Борис с Анатолием уже гуляли, как ни в чём не бывало, в другом углу двора, и я поспешно затворил окно. Противный Нотович в гороховой шинели в это самое мгновение, ничего не подозревая, маршировал через двор, задом ко мне, перебраниваясь с кем-то из семиклассников.

У меня повеселело на сердце после этого неожиданного приключения с шапкой. Я теперь казался самому себе настоящим узником, томящимся в неприступной башне, каких описывают в романах. И казённые булки, набитые внутри казёнными котлетами, всё-таки развлекли меня немножко. Он нечего делать только и радости, что в еде. Но когда наступил вечер, когда в широких окнах гимназии закраснелись частые огоньки, а верхние её этажи глянули на меня тёмными рядами слепых очей, будто чёрными дырами мёртвой головы, мне сделалось невыразимо жутко. Никто не приходил ко мне, никто не зажигал у меня огня. Мне чудилось, что я потонул, всеми забытый, никому не нужный, в чёрной безмолвной мгле, охватившей всё кругом. Тёмные пустые коридоры, тёмные пустые комнаты с рядами белых неподвижных кроватей отделяли меня от всего живущего. Эти белые, чистые кровати, эти белые полотенца, висевшие в изголовьях на высоких железных прутьях с железными дощечками, на которых были написаны фамилии воспитанников, мерещились мне так явственно и неотступно, как будто я видел их сквозь стены своими глазами. Это уже не кровати с простынями, а белые пелены гробов, безмолвными полчищами обступившие меня со всех сторон; не полотенца не вешалках, а длинные худые скелеты в белых саванах, поднявшиеся в тишине и темноте из своих гробов… Все они смотрят на меня, все они видят меня, поджидают меня.

А там, ещё дальше, такие же тёмные и пустынные, непонятно перепутанные лестницы и лесенки, с таинственными закоулочками, с неведомо куда ведущими запертыми дверочками, с чёрными дверями в необъятную пустыню всегда тёмного чердака, куда и днём заглянуть страшно, и откуда во мраке и тишине ползут во все углы пустынных этажей, и в эти спальни с белыми гробами, и в мою жалкую умывальню, забившуюся в самую глубину, всякие неизобразимые и невыразимые страшилища, населяющие ужасный чердак…

Я лежал в холодном поту на висках на своём истрёпанном тюфяке, съёжившись калачиком, как маленькая трусливая собачонка, словно стараясь спрятаться от самого себя, от фантазий, леденивших мою кровь… И я сам себе казался таким ничтожным, беспомощным, жалким, в этом оковавшем меня немом ужасе, среди чёрного безмолвия огромного пустого дома.

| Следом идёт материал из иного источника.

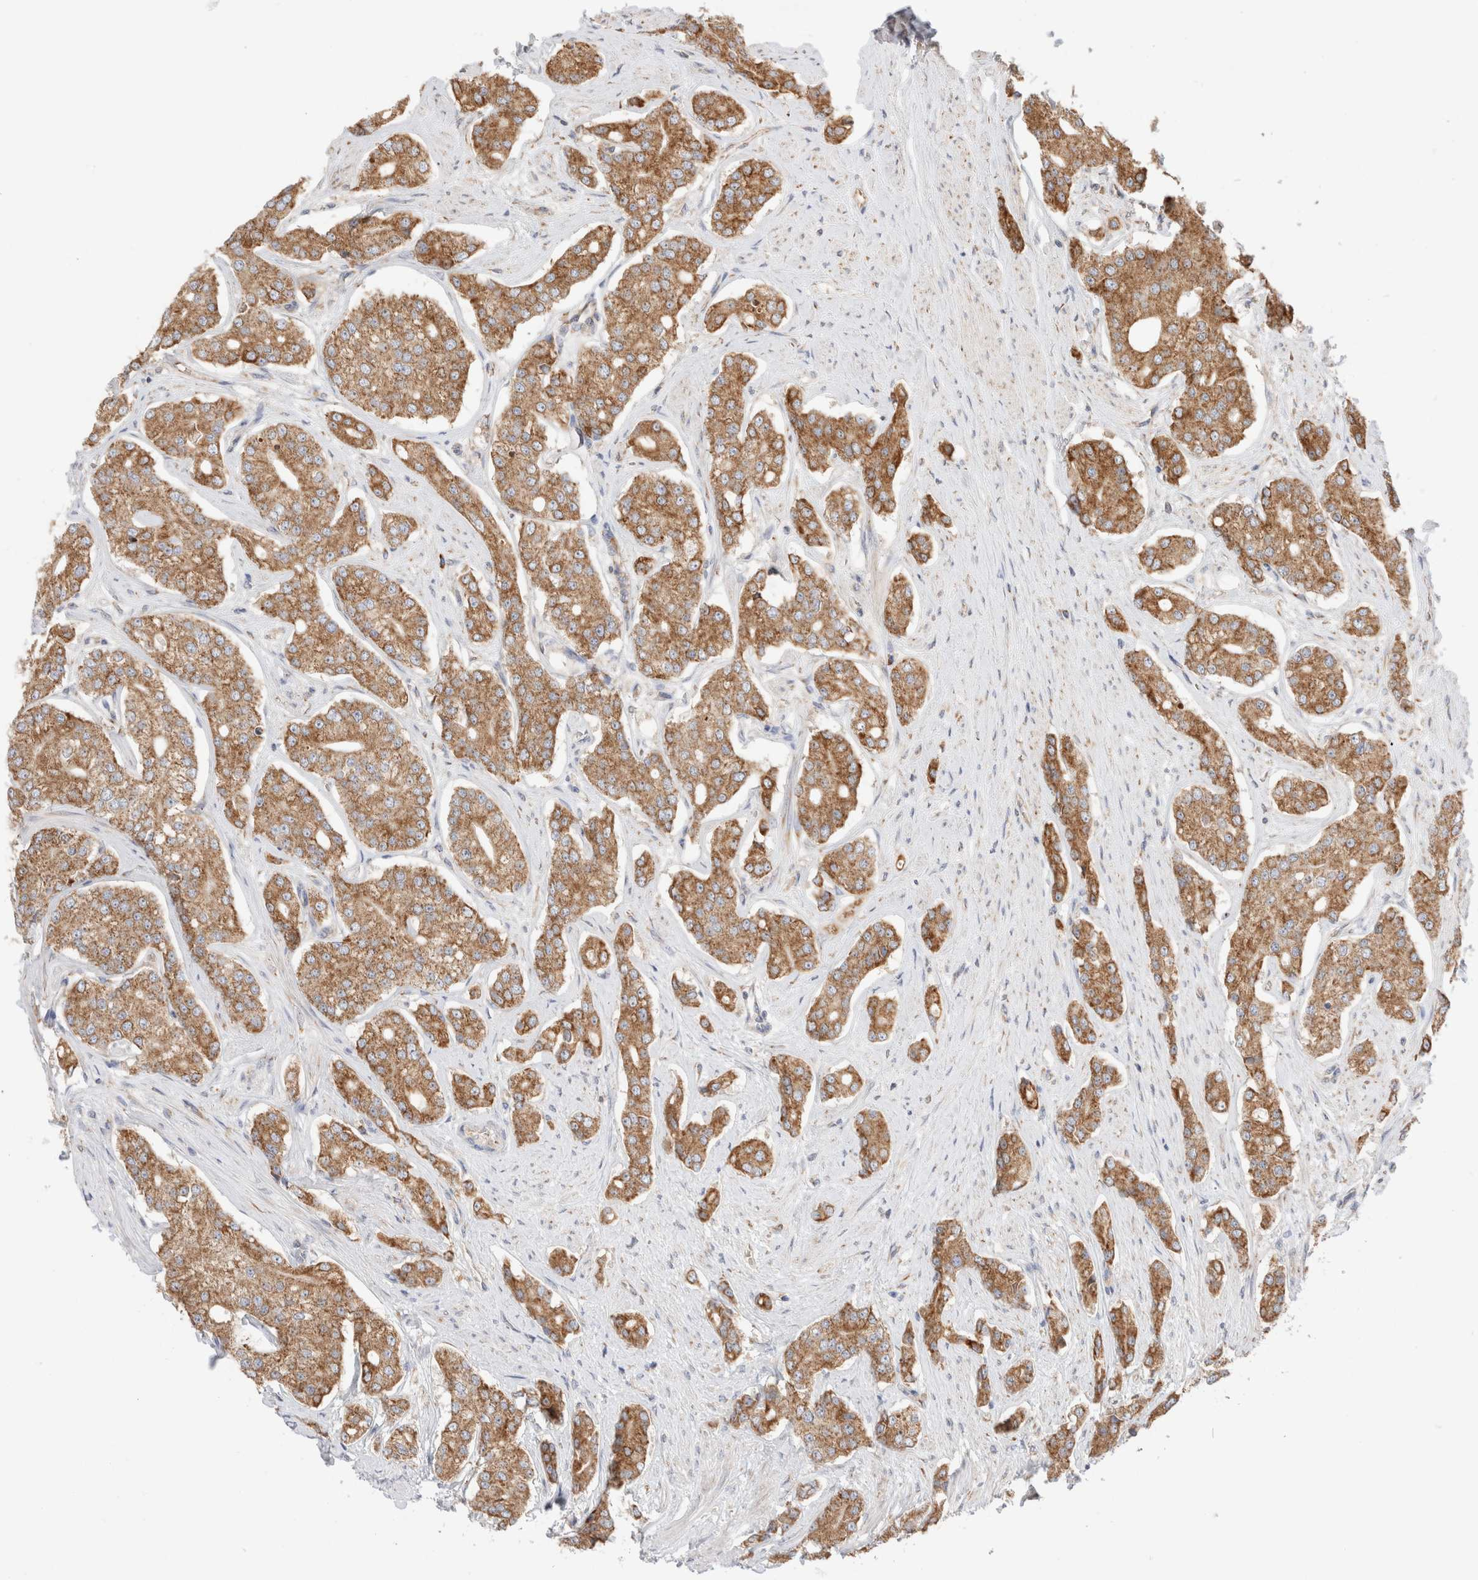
{"staining": {"intensity": "moderate", "quantity": "25%-75%", "location": "cytoplasmic/membranous"}, "tissue": "prostate cancer", "cell_type": "Tumor cells", "image_type": "cancer", "snomed": [{"axis": "morphology", "description": "Adenocarcinoma, High grade"}, {"axis": "topography", "description": "Prostate"}], "caption": "Protein analysis of prostate high-grade adenocarcinoma tissue displays moderate cytoplasmic/membranous expression in about 25%-75% of tumor cells.", "gene": "UTS2B", "patient": {"sex": "male", "age": 71}}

Я уже я представлялся сам себе не геройским победителем Луценки, не прославленным на всю гимназию «первым силачом третьего класса», а крохотным, слезливым ребёночком, что недавно ещё лежал на коленках доброй няни Афанасьевны, уткнувшись носом в её полинялое тёмненькое платьице, и просил, рыдая, свою «бабусю» отогнать от него страшного «бубоку».

И мне вдруг стало так страшно, так больно стало жаль родного дома, где никто меня не мучил и не запирал, где меня любили, ласкали, успокаивали… И все свои, родные и ближние, стали для меня так хороши, добры и дороги, так необходимы моему растроганному сердцу, что я не выдержал и судорожно зарыдал, обливая грязную казённую подушку горькими детскими слезами.

Меня заставил очнуться глухой, всё разраставшийся, словно бурей надвигавшийся на меня, угрожающий шум. Несколько мгновений я не мог опомниться и сообразить, что это такое. Но ясно выделяющийся топот быстро бегущих ног, крики, смех, взвизгивания образумили меня. Я понял, что пансион пришёл в спальню.

Будто веником кто смахнул из моей наболевшей головы все пугающие фантазии и ужасы, только что наполнявшие её. Сердце моё радостно запрыгало, словно и оно бежало и визжало в многолюдной весёлой толпе, беспечно шумевшей среди тех самых белых кроватей и по тем самым пустынным коридорам, которые перед тем давили меня смертным страхом. Многочисленные торопливые шаги, словно вперегонку друг перед другом, приближались к моей темнице. По топоту ног я чувствовал, что это бежит какая-нибудь мелкота, а не братья и не наши товарищи третьеклассники.

— Шарапчонок-арапчонок, — крикнул чей-то визгливый голос, ударяя на бегу кулаком в мою дверь, — сиди, посиживай, цыплят высиживай!

— А что, хорошо в карауле? — спрашивал другой голос. — Не хочешь ли к нам в спальню? Ишь заперся как, не отворить!

Всякий из малюков считал своею священною обязанностью постучаться ко мне и подразнить меня чем-нибудь.